Given data START

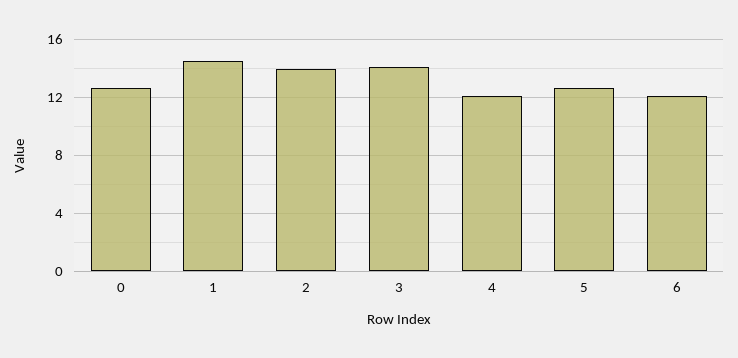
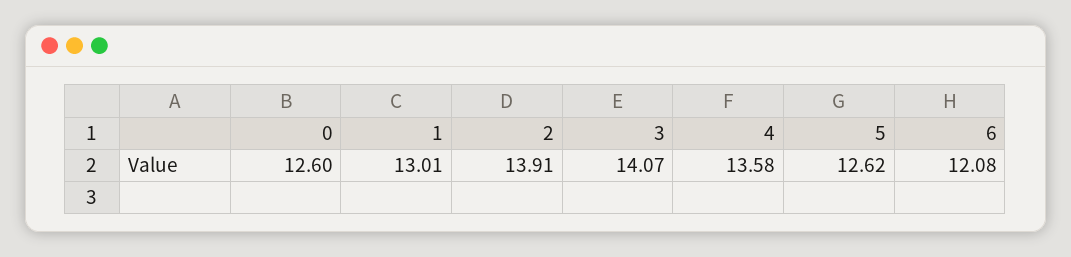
  {
    "0": 12.6,
-   "1": 14.5,
+   "1": 13.01,
    "2": 13.91,
    "3": 14.07,
-   "4": 12,
+   "4": 13.58,
    "5": 12.62,
    "6": 12.08
  }

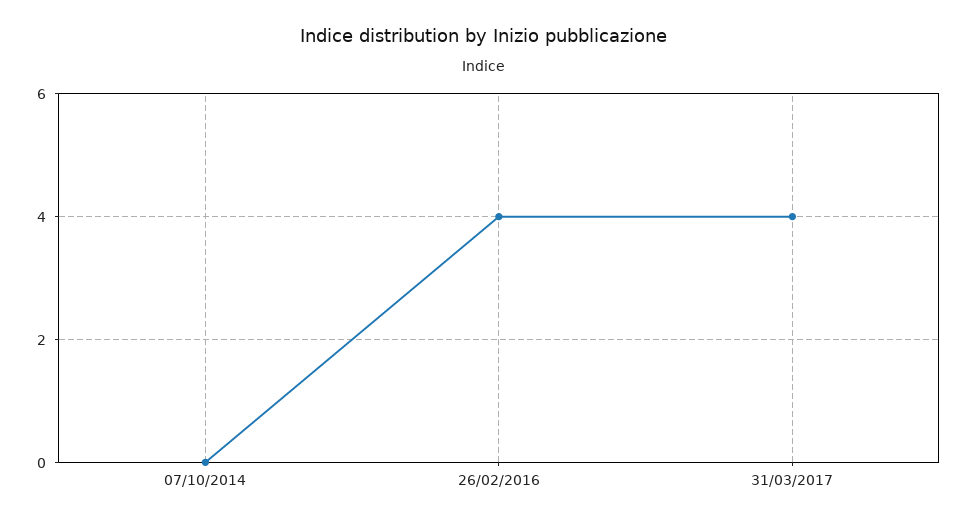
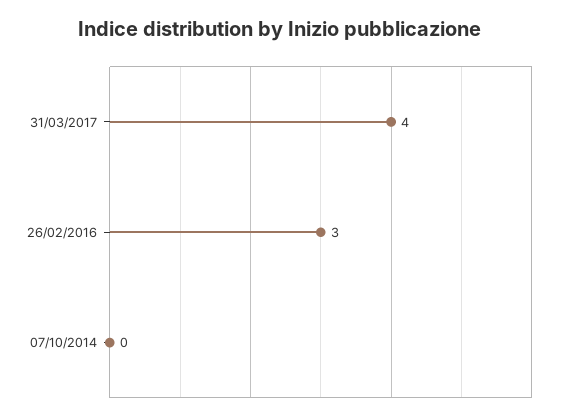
  {
    "07/10/2014": 0,
-   "26/02/2016": 4,
+   "26/02/2016": 3,
    "31/03/2017": 4
  }

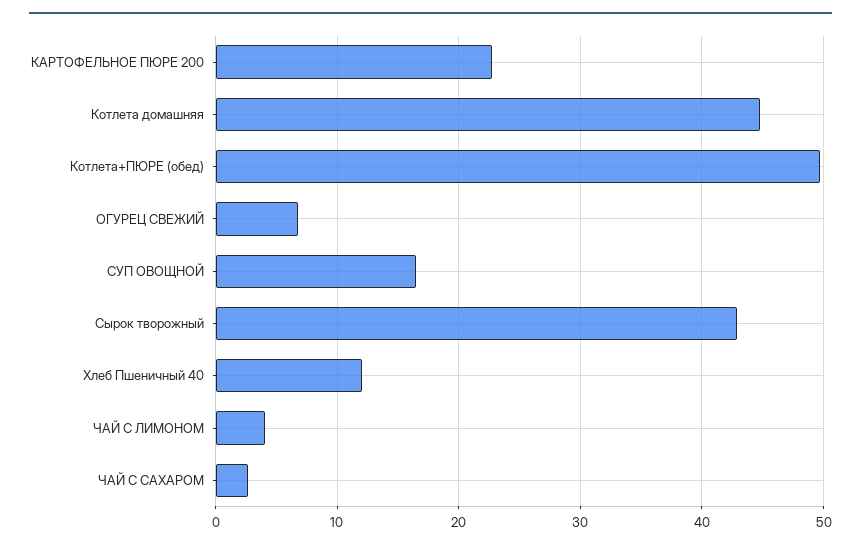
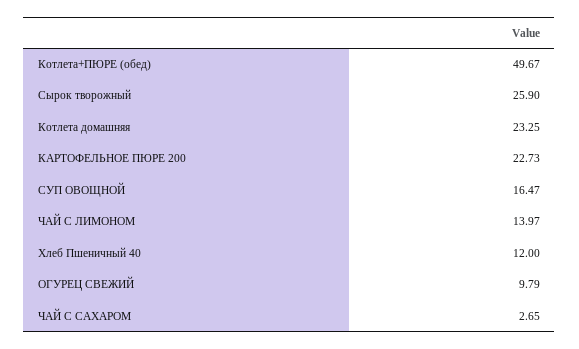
  {
    "КАРТОФЕЛЬНОЕ ПЮРЕ 200": 22.73,
-   "Котлета домашняя": 45,
+   "Котлета домашняя": 23.25,
    "Котлета+ПЮРЕ (обед)": 49.67,
-   "ОГУРЕЦ СВЕЖИЙ": 7,
+   "ОГУРЕЦ СВЕЖИЙ": 9.79,
    "СУП ОВОЩНОЙ": 16.47,
-   "Сырок творожный": 43,
+   "Сырок творожный": 25.9,
    "Хлеб Пшеничный 40": 12,
-   "ЧАЙ С ЛИМОНОМ": 4,
+   "ЧАЙ С ЛИМОНОМ": 13.97,
    "ЧАЙ С САХАРОМ": 2.65
  }

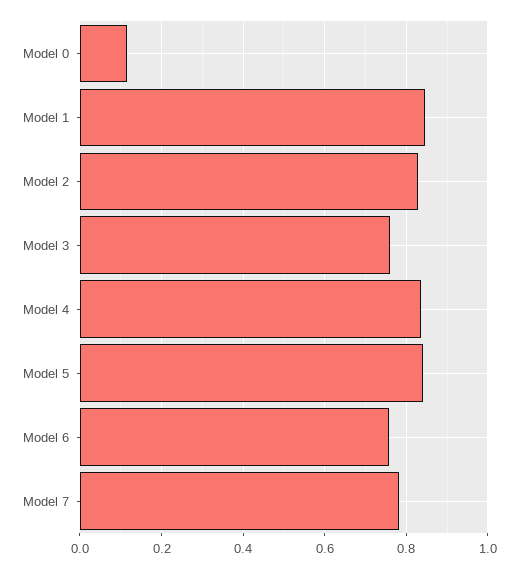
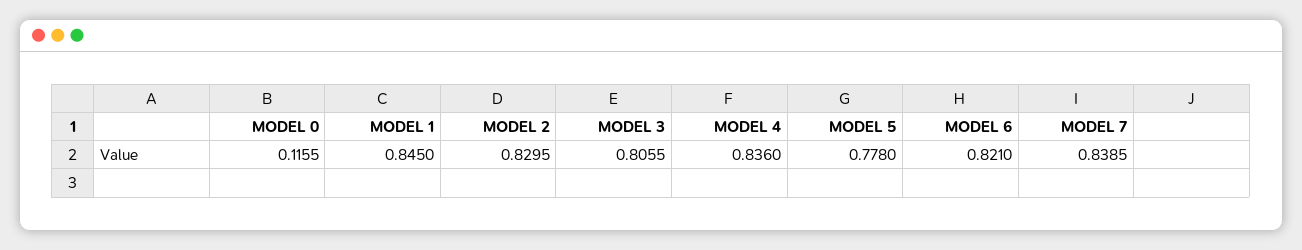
  {
    "Model 0": 0.1155,
    "Model 1": 0.845,
    "Model 2": 0.8295,
-   "Model 3": 0.76,
+   "Model 3": 0.8055,
    "Model 4": 0.836,
-   "Model 5": 0.84,
+   "Model 5": 0.778,
-   "Model 6": 0.76,
+   "Model 6": 0.821,
-   "Model 7": 0.78
+   "Model 7": 0.8385
  }

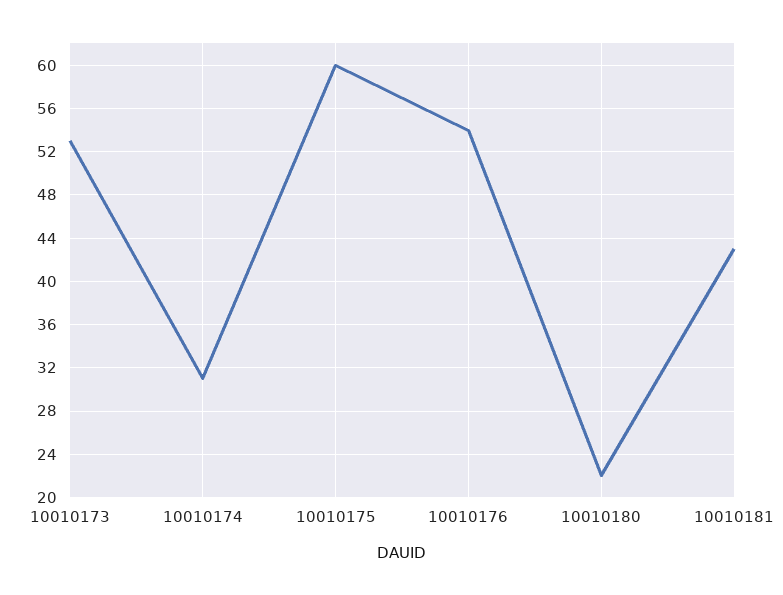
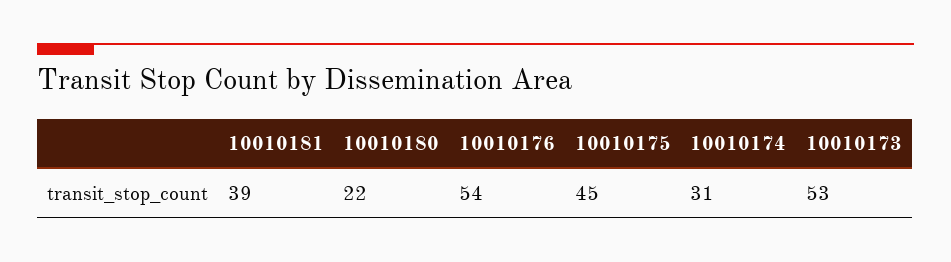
  {
    "10010173": 53,
    "10010174": 31,
-   "10010175": 60,
+   "10010175": 45,
    "10010176": 54,
    "10010180": 22,
-   "10010181": 43
+   "10010181": 39
  }

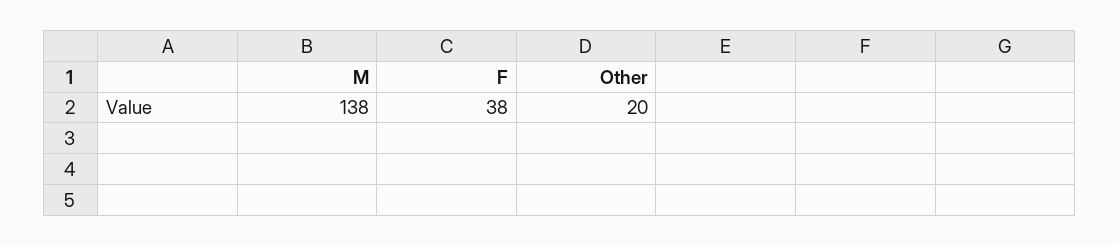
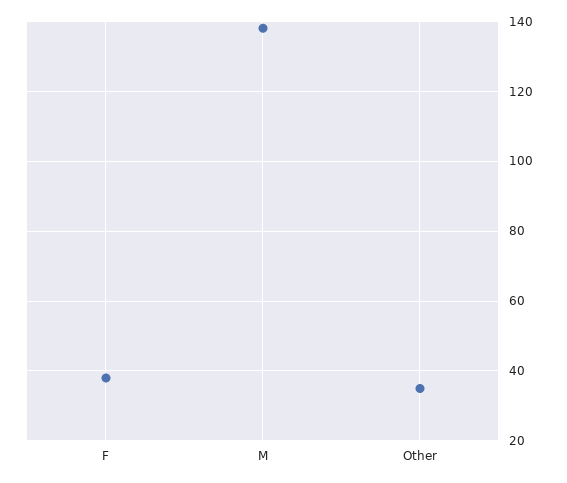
  {
    "M": 138,
    "F": 38,
-   "Other": 20
+   "Other": 35
  }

Given data END

Task directions:
Skipping any pictures, copy the entries exactly as they appear.

Result for this exercise:
  {
    "0": 12.6,
-   "1": 14.5,
+   "1": 13.01,
    "2": 13.91,
    "3": 14.07,
-   "4": 12,
+   "4": 13.58,
    "5": 12.62,
    "6": 12.08
  }

  {
    "07/10/2014": 0,
-   "26/02/2016": 4,
+   "26/02/2016": 3,
    "31/03/2017": 4
  }

  {
    "КАРТОФЕЛЬНОЕ ПЮРЕ 200": 22.73,
-   "Котлета домашняя": 45,
+   "Котлета домашняя": 23.25,
    "Котлета+ПЮРЕ (обед)": 49.67,
-   "ОГУРЕЦ СВЕЖИЙ": 7,
+   "ОГУРЕЦ СВЕЖИЙ": 9.79,
    "СУП ОВОЩНОЙ": 16.47,
-   "Сырок творожный": 43,
+   "Сырок творожный": 25.9,
    "Хлеб Пшеничный 40": 12,
-   "ЧАЙ С ЛИМОНОМ": 4,
+   "ЧАЙ С ЛИМОНОМ": 13.97,
    "ЧАЙ С САХАРОМ": 2.65
  }

  {
    "Model 0": 0.1155,
    "Model 1": 0.845,
    "Model 2": 0.8295,
-   "Model 3": 0.76,
+   "Model 3": 0.8055,
    "Model 4": 0.836,
-   "Model 5": 0.84,
+   "Model 5": 0.778,
-   "Model 6": 0.76,
+   "Model 6": 0.821,
-   "Model 7": 0.78
+   "Model 7": 0.8385
  }

  {
    "10010173": 53,
    "10010174": 31,
-   "10010175": 60,
+   "10010175": 45,
    "10010176": 54,
    "10010180": 22,
-   "10010181": 43
+   "10010181": 39
  }

  {
    "M": 138,
    "F": 38,
-   "Other": 20
+   "Other": 35
  }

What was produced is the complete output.